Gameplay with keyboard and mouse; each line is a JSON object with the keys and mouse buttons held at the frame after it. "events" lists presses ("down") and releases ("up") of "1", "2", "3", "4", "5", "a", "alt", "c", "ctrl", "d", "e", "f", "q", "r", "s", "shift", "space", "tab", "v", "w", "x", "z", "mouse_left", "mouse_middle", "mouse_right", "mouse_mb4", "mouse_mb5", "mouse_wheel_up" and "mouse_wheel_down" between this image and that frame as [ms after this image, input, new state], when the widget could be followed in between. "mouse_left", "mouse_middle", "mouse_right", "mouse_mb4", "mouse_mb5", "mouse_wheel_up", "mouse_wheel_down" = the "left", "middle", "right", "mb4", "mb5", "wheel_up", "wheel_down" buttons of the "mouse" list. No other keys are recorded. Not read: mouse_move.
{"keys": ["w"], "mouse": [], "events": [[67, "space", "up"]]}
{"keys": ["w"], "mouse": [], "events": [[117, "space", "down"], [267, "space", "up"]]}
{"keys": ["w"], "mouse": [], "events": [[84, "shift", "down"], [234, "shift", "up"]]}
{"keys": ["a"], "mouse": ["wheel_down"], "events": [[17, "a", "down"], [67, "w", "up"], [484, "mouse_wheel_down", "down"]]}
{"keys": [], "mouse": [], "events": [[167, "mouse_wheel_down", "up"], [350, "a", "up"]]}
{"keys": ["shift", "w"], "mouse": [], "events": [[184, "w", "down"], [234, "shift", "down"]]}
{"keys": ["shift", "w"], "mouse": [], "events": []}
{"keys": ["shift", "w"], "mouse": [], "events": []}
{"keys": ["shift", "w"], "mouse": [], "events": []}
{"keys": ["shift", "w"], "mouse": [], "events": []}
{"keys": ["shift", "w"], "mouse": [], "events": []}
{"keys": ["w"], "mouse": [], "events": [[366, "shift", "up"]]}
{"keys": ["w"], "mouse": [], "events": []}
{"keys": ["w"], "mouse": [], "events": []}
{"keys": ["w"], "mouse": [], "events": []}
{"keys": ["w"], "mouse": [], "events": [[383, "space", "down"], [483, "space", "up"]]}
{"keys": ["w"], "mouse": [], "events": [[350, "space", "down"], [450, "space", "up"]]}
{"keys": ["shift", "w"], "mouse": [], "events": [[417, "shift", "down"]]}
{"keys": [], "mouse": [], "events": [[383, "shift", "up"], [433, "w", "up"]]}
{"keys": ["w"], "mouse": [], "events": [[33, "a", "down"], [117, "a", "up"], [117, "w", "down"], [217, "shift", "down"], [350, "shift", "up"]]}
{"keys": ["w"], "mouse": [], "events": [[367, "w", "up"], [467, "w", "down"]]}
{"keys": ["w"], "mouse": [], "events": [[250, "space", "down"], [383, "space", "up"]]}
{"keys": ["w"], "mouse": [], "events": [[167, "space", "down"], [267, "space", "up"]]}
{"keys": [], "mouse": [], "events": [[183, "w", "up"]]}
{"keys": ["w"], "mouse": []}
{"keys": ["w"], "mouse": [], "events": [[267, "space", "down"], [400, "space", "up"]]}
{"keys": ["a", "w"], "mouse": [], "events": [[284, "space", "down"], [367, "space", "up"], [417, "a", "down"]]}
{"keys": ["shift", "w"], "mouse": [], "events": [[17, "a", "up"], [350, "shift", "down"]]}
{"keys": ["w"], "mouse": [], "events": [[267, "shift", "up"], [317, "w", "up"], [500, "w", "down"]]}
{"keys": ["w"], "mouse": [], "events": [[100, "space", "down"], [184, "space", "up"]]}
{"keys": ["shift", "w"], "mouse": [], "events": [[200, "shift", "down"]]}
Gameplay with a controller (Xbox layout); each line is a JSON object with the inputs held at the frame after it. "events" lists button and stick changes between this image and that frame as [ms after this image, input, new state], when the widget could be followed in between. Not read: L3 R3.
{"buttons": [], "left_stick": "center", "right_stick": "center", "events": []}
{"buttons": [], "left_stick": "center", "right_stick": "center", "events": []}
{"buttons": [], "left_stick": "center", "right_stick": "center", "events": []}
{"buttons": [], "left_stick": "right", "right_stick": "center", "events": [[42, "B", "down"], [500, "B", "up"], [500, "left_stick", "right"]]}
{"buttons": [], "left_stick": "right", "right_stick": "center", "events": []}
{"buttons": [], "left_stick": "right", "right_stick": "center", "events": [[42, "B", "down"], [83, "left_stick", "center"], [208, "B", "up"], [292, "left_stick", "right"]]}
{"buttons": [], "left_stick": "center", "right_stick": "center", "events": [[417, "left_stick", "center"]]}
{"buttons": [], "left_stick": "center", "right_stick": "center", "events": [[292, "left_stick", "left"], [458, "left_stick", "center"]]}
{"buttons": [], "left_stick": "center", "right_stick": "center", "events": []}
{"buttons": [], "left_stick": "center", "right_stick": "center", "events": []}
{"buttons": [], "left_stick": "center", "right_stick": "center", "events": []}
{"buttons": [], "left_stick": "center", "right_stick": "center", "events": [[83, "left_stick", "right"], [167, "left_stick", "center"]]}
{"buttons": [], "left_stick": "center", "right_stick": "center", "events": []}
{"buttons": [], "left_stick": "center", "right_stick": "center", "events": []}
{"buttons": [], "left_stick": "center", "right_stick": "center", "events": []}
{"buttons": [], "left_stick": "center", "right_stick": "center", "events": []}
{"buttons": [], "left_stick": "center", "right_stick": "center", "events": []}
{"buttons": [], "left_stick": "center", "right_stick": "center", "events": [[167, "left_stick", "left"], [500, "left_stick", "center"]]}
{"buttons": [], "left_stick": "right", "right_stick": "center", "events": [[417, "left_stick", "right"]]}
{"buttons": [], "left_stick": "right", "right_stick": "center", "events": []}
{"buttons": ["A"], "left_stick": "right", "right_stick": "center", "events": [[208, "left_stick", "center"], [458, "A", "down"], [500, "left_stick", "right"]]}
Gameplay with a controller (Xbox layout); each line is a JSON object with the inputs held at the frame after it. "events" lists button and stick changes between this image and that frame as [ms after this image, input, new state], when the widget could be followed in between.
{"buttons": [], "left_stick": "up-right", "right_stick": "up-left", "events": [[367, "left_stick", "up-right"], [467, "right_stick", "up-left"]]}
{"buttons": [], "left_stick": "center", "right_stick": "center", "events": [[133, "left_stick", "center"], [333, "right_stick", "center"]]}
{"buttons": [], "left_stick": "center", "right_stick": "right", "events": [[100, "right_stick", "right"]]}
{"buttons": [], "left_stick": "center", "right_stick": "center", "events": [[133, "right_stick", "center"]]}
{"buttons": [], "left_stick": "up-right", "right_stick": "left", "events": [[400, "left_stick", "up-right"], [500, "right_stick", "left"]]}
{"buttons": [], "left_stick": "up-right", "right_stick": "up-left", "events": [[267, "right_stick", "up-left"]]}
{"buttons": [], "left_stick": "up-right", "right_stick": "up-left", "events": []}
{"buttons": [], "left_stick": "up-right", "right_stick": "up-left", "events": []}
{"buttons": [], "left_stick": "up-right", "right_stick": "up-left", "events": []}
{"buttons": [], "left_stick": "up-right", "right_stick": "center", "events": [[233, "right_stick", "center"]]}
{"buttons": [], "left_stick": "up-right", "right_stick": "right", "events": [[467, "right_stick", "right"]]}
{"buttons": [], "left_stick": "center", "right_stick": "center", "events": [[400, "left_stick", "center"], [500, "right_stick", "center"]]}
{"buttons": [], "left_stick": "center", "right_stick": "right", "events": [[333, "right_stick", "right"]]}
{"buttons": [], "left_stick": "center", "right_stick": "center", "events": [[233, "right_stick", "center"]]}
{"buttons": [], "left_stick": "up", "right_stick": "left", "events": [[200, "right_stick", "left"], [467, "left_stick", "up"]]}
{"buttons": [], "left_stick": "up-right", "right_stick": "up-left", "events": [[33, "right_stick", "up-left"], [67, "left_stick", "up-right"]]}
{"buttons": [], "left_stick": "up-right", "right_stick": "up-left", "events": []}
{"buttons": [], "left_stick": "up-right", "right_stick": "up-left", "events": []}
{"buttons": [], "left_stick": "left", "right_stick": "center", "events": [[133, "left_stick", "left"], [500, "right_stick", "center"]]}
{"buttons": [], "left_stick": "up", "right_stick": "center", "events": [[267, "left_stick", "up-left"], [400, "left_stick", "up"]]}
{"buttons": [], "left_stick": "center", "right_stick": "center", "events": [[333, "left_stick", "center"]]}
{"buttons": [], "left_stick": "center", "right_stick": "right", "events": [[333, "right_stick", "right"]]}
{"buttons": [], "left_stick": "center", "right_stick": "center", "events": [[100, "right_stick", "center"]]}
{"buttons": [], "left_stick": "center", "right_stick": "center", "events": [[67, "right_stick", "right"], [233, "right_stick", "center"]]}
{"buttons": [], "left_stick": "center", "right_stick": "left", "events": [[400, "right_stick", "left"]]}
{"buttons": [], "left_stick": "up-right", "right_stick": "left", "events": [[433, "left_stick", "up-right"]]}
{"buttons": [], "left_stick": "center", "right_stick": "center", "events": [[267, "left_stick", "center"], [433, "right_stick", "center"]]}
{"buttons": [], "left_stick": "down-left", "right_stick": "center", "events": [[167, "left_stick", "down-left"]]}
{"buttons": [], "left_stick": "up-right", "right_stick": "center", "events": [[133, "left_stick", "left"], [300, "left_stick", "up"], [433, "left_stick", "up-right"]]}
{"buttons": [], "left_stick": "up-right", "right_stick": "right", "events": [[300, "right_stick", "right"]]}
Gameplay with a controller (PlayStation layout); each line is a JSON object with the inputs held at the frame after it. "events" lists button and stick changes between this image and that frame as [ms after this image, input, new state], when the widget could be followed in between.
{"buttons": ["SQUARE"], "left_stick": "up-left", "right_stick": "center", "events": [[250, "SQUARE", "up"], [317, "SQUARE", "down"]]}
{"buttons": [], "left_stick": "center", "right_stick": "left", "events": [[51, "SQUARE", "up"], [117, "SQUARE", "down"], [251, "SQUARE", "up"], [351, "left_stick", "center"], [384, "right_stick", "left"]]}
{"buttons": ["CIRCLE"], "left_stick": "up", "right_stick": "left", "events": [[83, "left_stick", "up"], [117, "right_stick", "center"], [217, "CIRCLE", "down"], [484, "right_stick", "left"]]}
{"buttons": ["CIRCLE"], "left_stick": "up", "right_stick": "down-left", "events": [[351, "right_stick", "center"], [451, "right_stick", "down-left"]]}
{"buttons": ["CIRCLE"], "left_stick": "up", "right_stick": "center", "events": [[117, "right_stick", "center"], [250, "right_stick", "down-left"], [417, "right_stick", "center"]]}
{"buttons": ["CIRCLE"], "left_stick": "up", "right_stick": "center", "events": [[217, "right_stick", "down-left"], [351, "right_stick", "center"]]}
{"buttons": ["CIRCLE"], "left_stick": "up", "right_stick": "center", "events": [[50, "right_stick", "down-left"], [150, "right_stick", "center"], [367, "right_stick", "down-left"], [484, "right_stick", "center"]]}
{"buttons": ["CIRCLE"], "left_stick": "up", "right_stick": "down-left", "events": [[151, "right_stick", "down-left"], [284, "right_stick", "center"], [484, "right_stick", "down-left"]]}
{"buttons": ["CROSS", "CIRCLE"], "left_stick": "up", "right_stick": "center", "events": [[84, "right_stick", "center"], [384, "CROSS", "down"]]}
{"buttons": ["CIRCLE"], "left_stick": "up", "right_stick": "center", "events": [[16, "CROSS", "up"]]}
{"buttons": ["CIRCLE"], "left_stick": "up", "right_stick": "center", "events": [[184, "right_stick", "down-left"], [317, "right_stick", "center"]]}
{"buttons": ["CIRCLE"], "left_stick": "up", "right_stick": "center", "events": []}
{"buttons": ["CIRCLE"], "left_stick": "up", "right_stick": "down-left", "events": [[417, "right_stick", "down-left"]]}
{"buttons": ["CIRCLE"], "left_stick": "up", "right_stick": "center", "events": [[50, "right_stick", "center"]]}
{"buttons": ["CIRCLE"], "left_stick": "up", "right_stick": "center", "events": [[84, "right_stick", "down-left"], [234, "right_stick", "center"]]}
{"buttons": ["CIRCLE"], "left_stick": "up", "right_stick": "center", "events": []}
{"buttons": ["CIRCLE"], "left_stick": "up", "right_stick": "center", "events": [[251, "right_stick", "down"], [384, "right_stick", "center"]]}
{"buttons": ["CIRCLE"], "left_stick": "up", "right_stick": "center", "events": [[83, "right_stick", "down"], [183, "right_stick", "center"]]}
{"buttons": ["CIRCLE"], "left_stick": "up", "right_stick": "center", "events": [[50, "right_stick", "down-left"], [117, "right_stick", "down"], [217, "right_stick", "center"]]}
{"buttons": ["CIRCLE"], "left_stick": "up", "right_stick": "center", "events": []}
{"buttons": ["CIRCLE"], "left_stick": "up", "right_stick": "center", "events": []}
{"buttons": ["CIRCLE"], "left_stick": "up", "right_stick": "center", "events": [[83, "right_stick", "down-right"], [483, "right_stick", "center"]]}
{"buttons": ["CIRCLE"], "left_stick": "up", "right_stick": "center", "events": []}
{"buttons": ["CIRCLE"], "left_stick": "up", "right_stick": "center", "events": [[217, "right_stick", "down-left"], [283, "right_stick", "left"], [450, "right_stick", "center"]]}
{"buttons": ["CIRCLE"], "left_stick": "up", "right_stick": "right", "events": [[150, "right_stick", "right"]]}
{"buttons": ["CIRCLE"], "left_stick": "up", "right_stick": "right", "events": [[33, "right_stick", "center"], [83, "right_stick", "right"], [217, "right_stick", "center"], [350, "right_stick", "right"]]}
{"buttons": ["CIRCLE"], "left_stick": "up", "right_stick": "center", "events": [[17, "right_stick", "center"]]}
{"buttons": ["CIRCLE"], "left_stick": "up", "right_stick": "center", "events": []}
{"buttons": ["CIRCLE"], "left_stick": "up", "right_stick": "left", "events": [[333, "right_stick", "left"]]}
◇ ◇ ◇ ◇ ◇ ◇ ◇
■ **Task objective**: The required answer is each line of the data in which the word "SQUARE" appears.

■ **Written solution**:
{"buttons": ["SQUARE"], "left_stick": "up-left", "right_stick": "center", "events": [[250, "SQUARE", "up"], [317, "SQUARE", "down"]]}
{"buttons": [], "left_stick": "center", "right_stick": "left", "events": [[51, "SQUARE", "up"], [117, "SQUARE", "down"], [251, "SQUARE", "up"], [351, "left_stick", "center"], [384, "right_stick", "left"]]}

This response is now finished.